This article is mirrored on my blog.

I have been working on a voxel-based game for the last several months. As part of its development, I created a binary versioning and migration system that I haven't seen before.

Game data goals

Arguably the most important aspect of a game's technical architecture is its data model. The choice of the data model has wide-ranging impacts on iteration speed, development time, game design, player experience, performance, and more.
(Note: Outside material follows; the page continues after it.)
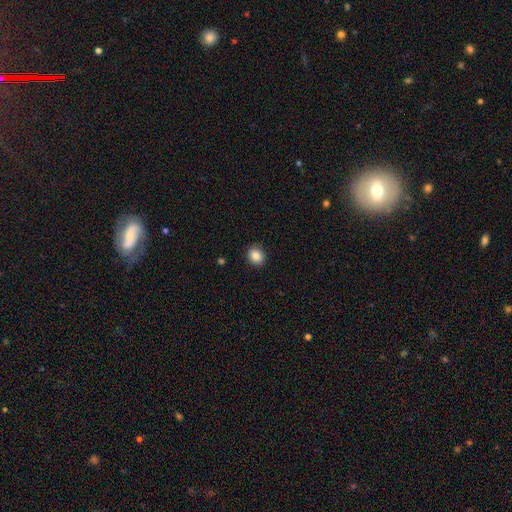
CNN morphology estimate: This is clearly a smooth galaxy (86%). How rounded: likely round (64%). Merging: clearly none (89%).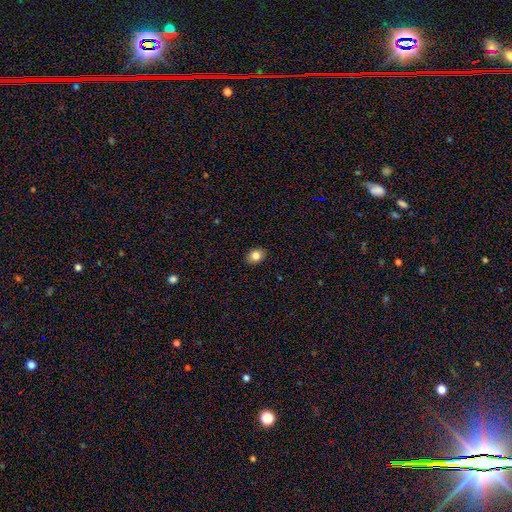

I had several goals in mind when deciding this game's data model:

  • No loading screens. Computer hardware has gotten to the point where gigabytes of data can be read from SSDs in a single second. With discipline, I should be able to calculate when my game can display its first playable frame (i.e., from launching the executable to regular gameplay) based on how much data I need to load and how fast my disk can supply the data. There is work that needs to be done beyond just loading from the disk, such as negotiating creation of the game window and especially uploading to the GPU. However, I want to keep the pipeline from data on disk to gameplay-ready data as short as possible.
  • Limited/no dynamic allocation. While it is fun and easy to use a dynamic array like C++'s std::vector, it makes it much harder to reason about your memory. You don't know how much you use, how often you allocate, when you reallocate, or how much your game can even handle unless you exercise restraint or create your own version with lots of added tracking. One of my most common sources of crashes in my previous programs is referencing data in vectors that have been reallocated. I believe I can make more robust programs by setting memory constraints rather than treating memory as a mysterious essentially unlimited resource.
  • Simple. If a C array of e.g. PlayerData players[256] is sufficient, then it should be used rather than something more complex. Performance does cause tension with simplicity, so with everything a middle ground must be found.

The plain old data model

The game's data model is highly unusual for one made in 2023:

  • All world state data (essentially anything the game remembers frame-to-frame, excluding things like data uploaded to the GPU or caches for performance) is stored in one massive "plain old data" (POD) structure.
  • To maintain the POD-ness of the world state, all dynamic things are limited to a fixed size and stored in C arrays. Each set of data has some way of indicating it is an empty slot or not, usually through a zero or non-zero ID.
  • The world state is saved and loaded to disk or transferred over the network in its native binary form, i.e. through single calls to fwrite, fread, or write, respectively.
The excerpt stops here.